瑞王扫了一眼沉默的宝儿,噙着笑意往府内行去。行了几步回冲王妃道:“此女个性刚烈,王妃好生管制。”
宝儿气急,睨了他一眼,倒也没有说话。
瑞王妃张了张嘴,说不出话,直到再也看不见瑞王的身影,才领着宝儿往府内走去。
她将宝儿安排在一座空置的别院里,叫来婢女替她梳发更衣。宝儿甚是好奇,偷偷打量着这位美妇人,她居然一直在笑,是暴风雨前的宁静?
瑞王妃打量着梳洗干净的宝儿,笑意更浓道:“林姑娘果然好容貌,王真是好眼光。”
“你……”宝儿盯着她,想开口,却又不知该说些什么。
瑞王妃冲身边的婢女一甩手:“传善。”然后重新将目光投在宝儿身上温和道:“王的妾室数十个,我不是小气之人,林姑娘不必这般防我。”
“身为你南正国的战俘,我怎敢不防?”宝儿冷笑。
瑞王妃道:“适者生存,既来之则安之,林姑娘千万别往牛角尖里钻。王生性好动,狂妄不羁,喜好出外周游,若林姑娘能让他驻足瑞王府,瑞王府的人将感激不尽。”

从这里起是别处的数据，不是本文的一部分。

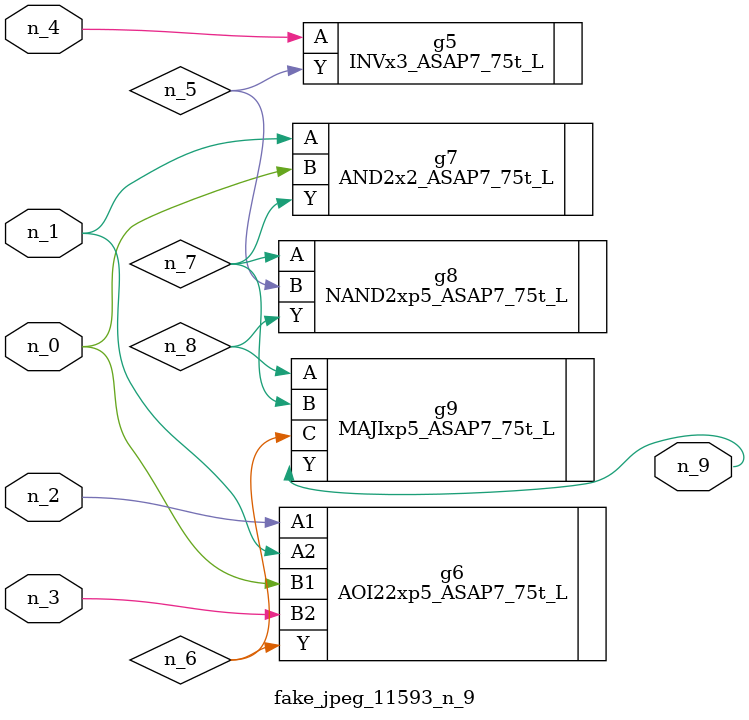
<source format=v>
module fake_jpeg_11593_n_9 (n_3, n_2, n_1, n_0, n_4, n_9);

input n_3;
input n_2;
input n_1;
input n_0;
input n_4;

output n_9;

wire n_8;
wire n_6;
wire n_5;
wire n_7;

INVx3_ASAP7_75t_L g5 ( 
.A(n_4),
.Y(n_5)
);

AOI22xp5_ASAP7_75t_L g6 ( 
.A1(n_2),
.A2(n_1),
.B1(n_0),
.B2(n_3),
.Y(n_6)
);

AND2x2_ASAP7_75t_L g7 ( 
.A(n_1),
.B(n_0),
.Y(n_7)
);

NAND2xp5_ASAP7_75t_L g8 ( 
.A(n_7),
.B(n_5),
.Y(n_8)
);

MAJIxp5_ASAP7_75t_L g9 ( 
.A(n_8),
.B(n_7),
.C(n_6),
.Y(n_9)
);


endmodule
</source>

宝儿失笑:“你们数十个美人都留不住他,却指望于我?”瑞王,倒看不出他有着这种不羁的性情。
“你是王亲自带回来的,也许不同。”
“那么她们呢?”
“是我给王挑的。”瑞王妃道,看着宝儿满脸的不屑,倒也不气恼。
宝儿略显惊讶地看着她,良久,才冷笑:“你是个好女人。”
“本王的妃,当然得好。”门外传来一阵宝儿熟悉的男音,回身,瑞王正一身便装倚在门边,笑嘻嘻地盯着她瞧。
宝儿虽与他共处一夜,因天黑,加上他的一身绒装,并没有看过他的长相。如今细看,才觉他原来是这般年轻,长相算不上太帅,却也有着驱之不去的男子气慨。